Although this has some flaws, it is also highly drinkable. This may not fetch the highest score, but it most certainly is nice to drink. Don’t analyze this to death, just grab it for the fun of it. Make it your daily drinker. I often rant a bit about reducing Whiskies, because sometimes the reduction makes the Whisky thin and watery. This time however I will hold my tongue, since I don’t feel reduction hurt the final product. It is good like this. I’ll stop now and pour myself another dram.

Points: 84

Longrow 14yo 1990/2005 (56.9%, SMWS, 114.5, “Smoked Sausages and Curry”)

So how was your Christmas? Here at Master Quill we are getting ready for the end of the year. Christmas is hardly over and in a few days’ time we’re seeing off 2014 and welcoming 2015. But we’re not there yet. Lets have a look first at a very nice Longrow. Two firsts on these pages. After two and a half years of writing still hardly any ground covered! Here is the first Longrow, or “Distillery #114” and the first review of a bottling that was released by The Scotch Malt Whisky Society (SMWS).

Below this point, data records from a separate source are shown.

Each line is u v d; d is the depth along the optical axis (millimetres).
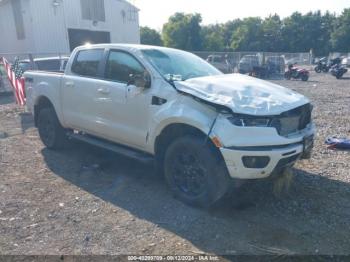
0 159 5961
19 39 24188
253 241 3432
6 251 3277
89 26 26047
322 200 4301
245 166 3717
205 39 71875
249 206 4152
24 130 8242
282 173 4277
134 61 4801
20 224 3771
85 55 5641
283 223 3768
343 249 3289
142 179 5031
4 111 10852
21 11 23219
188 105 4051
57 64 14422
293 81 23500
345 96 14469
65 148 6477
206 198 3973
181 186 4305
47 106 6523
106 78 5160
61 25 24203
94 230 3650
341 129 8078
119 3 28328
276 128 3797
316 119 9344
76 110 5621
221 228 3676
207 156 3877
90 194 4539
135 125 4672
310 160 5781
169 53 5098
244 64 26656
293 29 85312
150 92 4426
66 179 5055
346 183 4816
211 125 3812
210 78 4488
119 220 3859
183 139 4105
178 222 3805
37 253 3250
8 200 4355
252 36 87750
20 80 10578
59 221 3842
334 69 25484
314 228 3662
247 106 3754
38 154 6242
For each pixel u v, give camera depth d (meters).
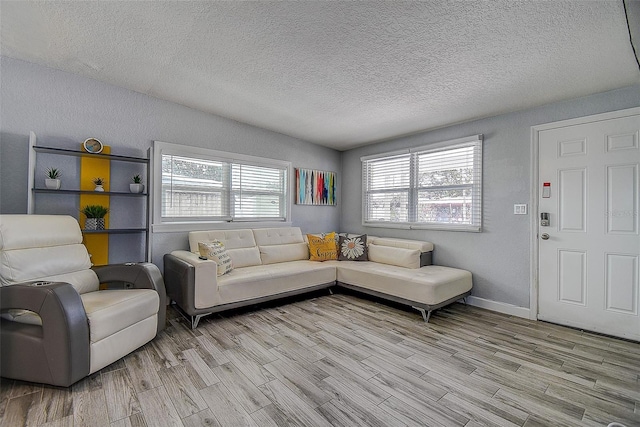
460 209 3.66
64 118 2.67
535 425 1.49
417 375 1.94
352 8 1.73
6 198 2.42
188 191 3.48
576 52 2.10
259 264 3.71
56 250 2.21
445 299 3.05
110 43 2.18
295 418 1.52
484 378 1.92
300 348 2.30
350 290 4.12
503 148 3.29
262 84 2.77
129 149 3.03
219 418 1.51
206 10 1.79
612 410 1.62
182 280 2.72
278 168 4.36
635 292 2.54
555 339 2.55
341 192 5.25
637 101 2.54
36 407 1.55
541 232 3.03
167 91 3.01
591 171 2.75
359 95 2.94
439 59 2.25
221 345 2.34
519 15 1.74
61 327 1.67
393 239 4.13
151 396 1.67
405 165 4.29
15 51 2.32
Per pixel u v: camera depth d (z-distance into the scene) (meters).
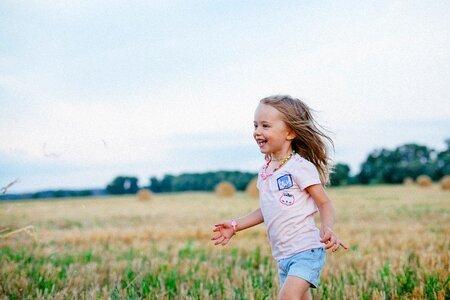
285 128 3.46
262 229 10.62
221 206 21.22
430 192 32.94
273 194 3.38
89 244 8.90
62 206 26.20
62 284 5.03
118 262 6.47
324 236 3.09
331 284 4.77
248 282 4.89
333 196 29.23
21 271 5.38
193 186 70.25
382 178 73.94
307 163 3.36
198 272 5.60
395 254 6.54
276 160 3.56
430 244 7.54
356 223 11.81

Longrow 14yo 1990/2005 '114.5'(56.9%, SMWS, Smoked Sausages and Curry)Color: Full gold.

Nose: Nice fatty, sweet and truly perfect dirty peat, with malt shining through (if you let it breathe for a while). Oranges and animalesk. A breath of fresh air. Sherry, toffee and lots of clay. Does it smell meaty or is the title forcing me to smell it? Smoked sausages? I don’t know. I smell a lot of clay. Just died down bonfire, right before it gets cold. The sweet spiciness might as well be curry, hot (temperature) and mild (in spices, ginger foremost). Very high quality. Coastal with smoke, Sherry and clay. No wood. Wonderful!

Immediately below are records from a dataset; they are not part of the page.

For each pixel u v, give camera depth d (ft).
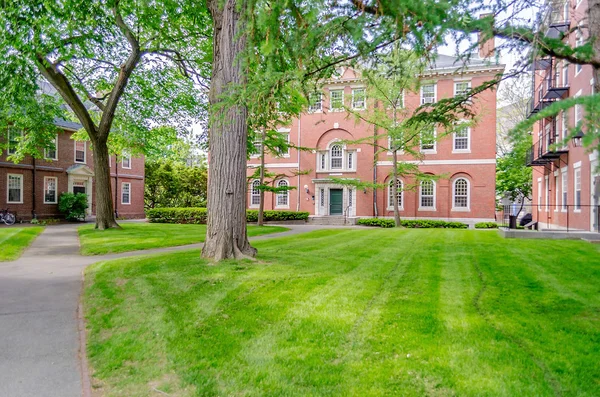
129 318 15.23
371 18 12.73
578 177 50.67
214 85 23.95
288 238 43.93
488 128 81.00
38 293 20.39
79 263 29.55
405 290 17.88
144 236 47.44
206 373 10.60
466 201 82.64
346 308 15.17
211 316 14.74
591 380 9.55
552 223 65.46
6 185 82.33
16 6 34.45
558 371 10.02
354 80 84.43
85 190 99.96
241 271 21.39
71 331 14.71
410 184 80.33
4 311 17.19
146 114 65.36
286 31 14.08
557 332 12.57
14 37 36.50
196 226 66.44
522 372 9.92
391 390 9.32
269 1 12.64
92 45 51.80
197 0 39.14
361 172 88.94
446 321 13.56
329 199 92.02
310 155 93.09
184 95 65.31
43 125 63.52
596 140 7.14
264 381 9.98
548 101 57.06
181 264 23.56
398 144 63.77
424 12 9.86
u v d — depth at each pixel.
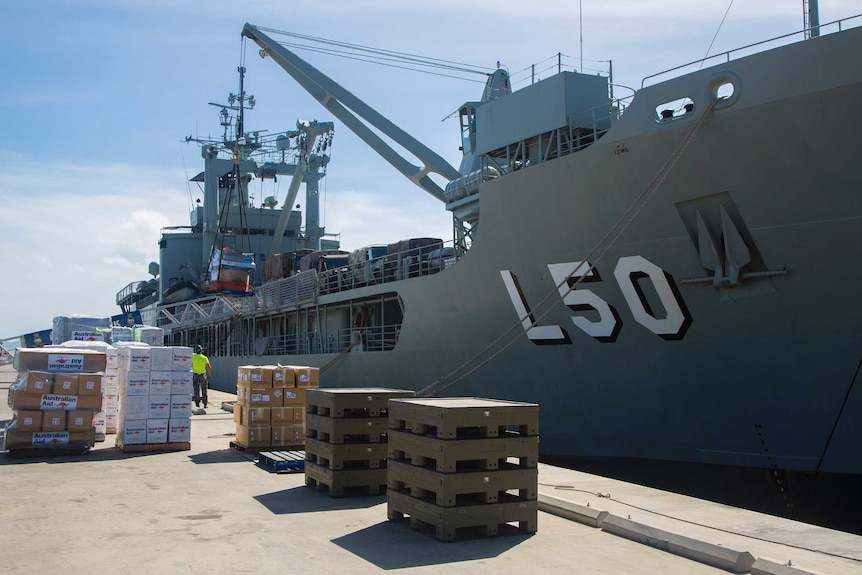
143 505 7.62
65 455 11.30
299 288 24.95
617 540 6.23
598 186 11.70
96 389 11.49
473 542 6.12
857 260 9.16
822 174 9.21
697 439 11.06
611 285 11.84
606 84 13.87
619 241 11.49
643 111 11.03
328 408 8.32
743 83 9.76
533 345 13.61
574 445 12.92
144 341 27.17
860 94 8.77
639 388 11.76
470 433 6.50
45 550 5.82
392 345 20.08
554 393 13.32
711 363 10.72
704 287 10.59
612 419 12.27
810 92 9.12
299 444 11.88
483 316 14.97
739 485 10.59
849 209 9.10
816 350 9.68
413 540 6.19
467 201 17.00
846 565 5.24
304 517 7.07
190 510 7.38
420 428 6.57
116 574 5.18
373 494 8.15
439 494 6.18
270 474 9.66
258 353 30.02
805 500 9.96
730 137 9.86
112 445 12.72
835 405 9.62
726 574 5.25
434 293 16.53
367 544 6.05
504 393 14.54
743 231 10.10
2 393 26.77
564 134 13.84
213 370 34.97
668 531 6.02
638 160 11.02
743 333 10.28
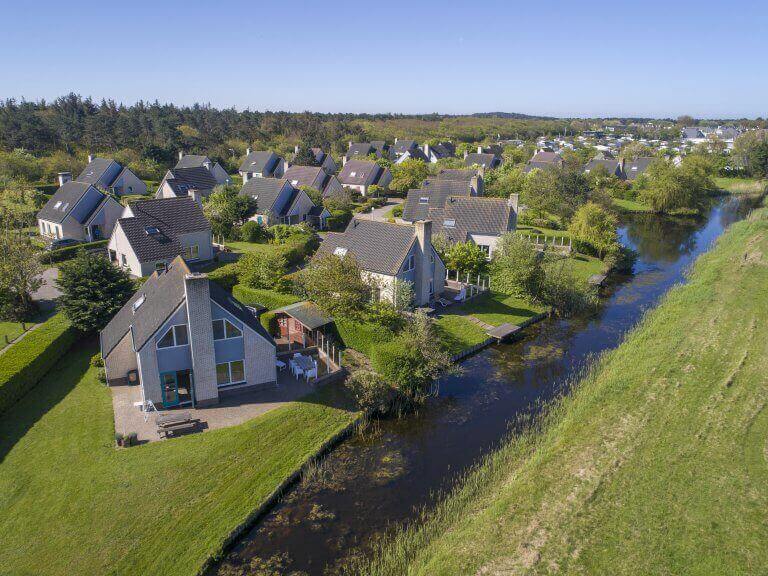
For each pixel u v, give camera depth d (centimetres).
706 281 5022
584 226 6322
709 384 3091
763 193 11094
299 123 16925
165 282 3200
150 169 10481
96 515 2123
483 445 2739
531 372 3553
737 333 3775
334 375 3269
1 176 7825
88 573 1880
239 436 2631
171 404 2908
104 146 11631
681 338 3753
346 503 2319
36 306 4109
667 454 2464
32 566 1889
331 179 9069
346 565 1989
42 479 2305
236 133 14938
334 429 2802
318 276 3847
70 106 13838
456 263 5062
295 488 2416
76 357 3434
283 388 3139
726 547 1936
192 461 2442
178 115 16075
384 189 10188
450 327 4053
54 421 2738
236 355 2989
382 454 2662
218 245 6247
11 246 3984
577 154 16075
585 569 1855
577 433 2678
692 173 9350
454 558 1941
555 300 4550
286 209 7312
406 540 2070
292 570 1967
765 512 2103
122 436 2562
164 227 5375
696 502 2159
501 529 2059
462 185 7112
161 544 2017
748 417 2744
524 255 4638
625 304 4878
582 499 2188
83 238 6334
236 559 2019
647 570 1845
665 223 8656
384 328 3566
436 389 3278
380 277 4216
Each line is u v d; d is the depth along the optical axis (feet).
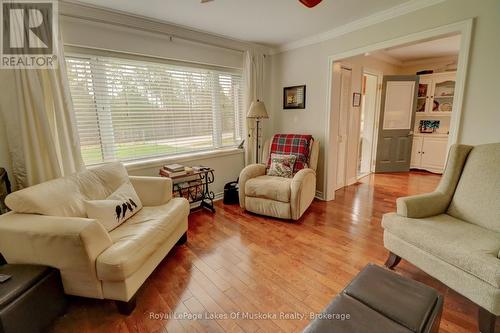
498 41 6.08
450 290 5.49
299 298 5.34
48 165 6.92
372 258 6.76
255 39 11.10
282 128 13.01
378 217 9.50
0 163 6.58
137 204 6.79
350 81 12.44
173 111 9.94
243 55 11.62
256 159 12.68
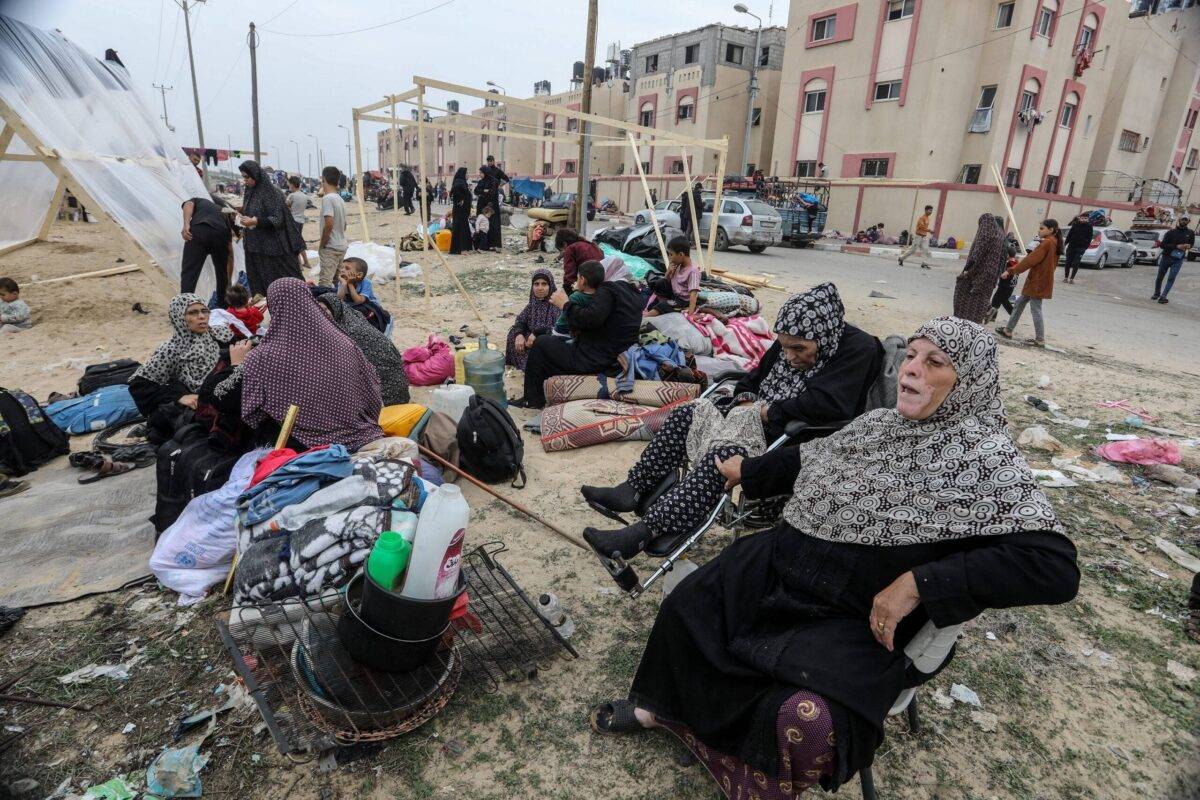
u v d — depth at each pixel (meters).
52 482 3.98
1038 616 3.10
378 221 22.84
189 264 7.34
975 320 8.64
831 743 1.67
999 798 2.19
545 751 2.30
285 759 2.21
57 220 16.08
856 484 1.93
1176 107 31.52
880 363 2.79
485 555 3.11
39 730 2.30
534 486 4.18
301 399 3.38
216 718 2.35
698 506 2.61
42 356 6.45
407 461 3.08
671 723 2.21
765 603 2.01
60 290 9.12
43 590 2.98
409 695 2.27
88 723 2.33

Taste: Sweet and smoky, yes bonfire again, a hearth in a stately old house with mohogany furniture (without the wax, that is). Peppery, earthy peat and licorice, bordering on bitter licorice. Fruity, red and black fruits, with fruity sweetness under the hints of ashes and mint. Also sometimes a fruity acidity wanders through the spirit. Chewy smoked toffee and nutty. Highly aromatic, almost thick. Nice thick Sherry and caramel. Sometimes soapy. Nicely peated in the finish. Excellent and warming stuff this! A cracker. The finish is big and ashy, with tiny hints of red fruit sweets. The hard ones.

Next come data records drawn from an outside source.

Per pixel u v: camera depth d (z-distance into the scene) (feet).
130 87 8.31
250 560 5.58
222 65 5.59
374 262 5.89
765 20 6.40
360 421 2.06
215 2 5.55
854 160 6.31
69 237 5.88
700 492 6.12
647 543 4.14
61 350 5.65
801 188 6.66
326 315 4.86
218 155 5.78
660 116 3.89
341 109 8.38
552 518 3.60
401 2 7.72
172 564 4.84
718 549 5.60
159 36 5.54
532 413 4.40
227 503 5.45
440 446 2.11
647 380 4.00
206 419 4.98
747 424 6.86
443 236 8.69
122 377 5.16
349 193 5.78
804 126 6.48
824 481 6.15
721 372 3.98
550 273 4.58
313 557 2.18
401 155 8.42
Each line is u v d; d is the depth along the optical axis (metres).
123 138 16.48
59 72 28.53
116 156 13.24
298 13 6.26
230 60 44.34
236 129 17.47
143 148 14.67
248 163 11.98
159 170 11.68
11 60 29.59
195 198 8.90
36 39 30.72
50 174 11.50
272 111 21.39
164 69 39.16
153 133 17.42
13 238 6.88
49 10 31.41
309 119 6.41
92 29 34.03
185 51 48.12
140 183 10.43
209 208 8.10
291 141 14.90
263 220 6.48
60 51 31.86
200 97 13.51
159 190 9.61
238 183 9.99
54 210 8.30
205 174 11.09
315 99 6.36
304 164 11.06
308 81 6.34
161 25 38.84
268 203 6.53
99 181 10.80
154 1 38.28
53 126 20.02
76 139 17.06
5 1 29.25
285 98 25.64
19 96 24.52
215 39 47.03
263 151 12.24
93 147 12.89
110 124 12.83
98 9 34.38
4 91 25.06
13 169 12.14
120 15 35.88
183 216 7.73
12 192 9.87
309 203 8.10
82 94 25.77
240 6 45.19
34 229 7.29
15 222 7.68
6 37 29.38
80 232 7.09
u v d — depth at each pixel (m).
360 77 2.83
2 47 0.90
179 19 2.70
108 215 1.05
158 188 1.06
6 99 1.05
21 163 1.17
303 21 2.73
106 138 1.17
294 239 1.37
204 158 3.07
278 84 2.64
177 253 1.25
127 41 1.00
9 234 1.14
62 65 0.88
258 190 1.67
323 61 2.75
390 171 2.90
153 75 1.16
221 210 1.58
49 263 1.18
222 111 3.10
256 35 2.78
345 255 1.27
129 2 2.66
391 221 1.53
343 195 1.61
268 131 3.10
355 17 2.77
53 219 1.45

This bottle was used in the Campbeltown tasting I did with my Whisky club ‘Het Genietschap‘, together with the Kintra Glen Scotia I reviewed earlier. I really liked that one, but this one is much, much better! What a wonderful malt to share with friends. This really is a stunner. Excellent Longrow. For this review I’ve tasted this Malt two times. Once in the morning, before breakfast, and one time late in the evening. The difference is unmistakable. It is remarkable how much more tiny notes, or details, if you prefer, one can pick up in the morning. The score is from the morning session.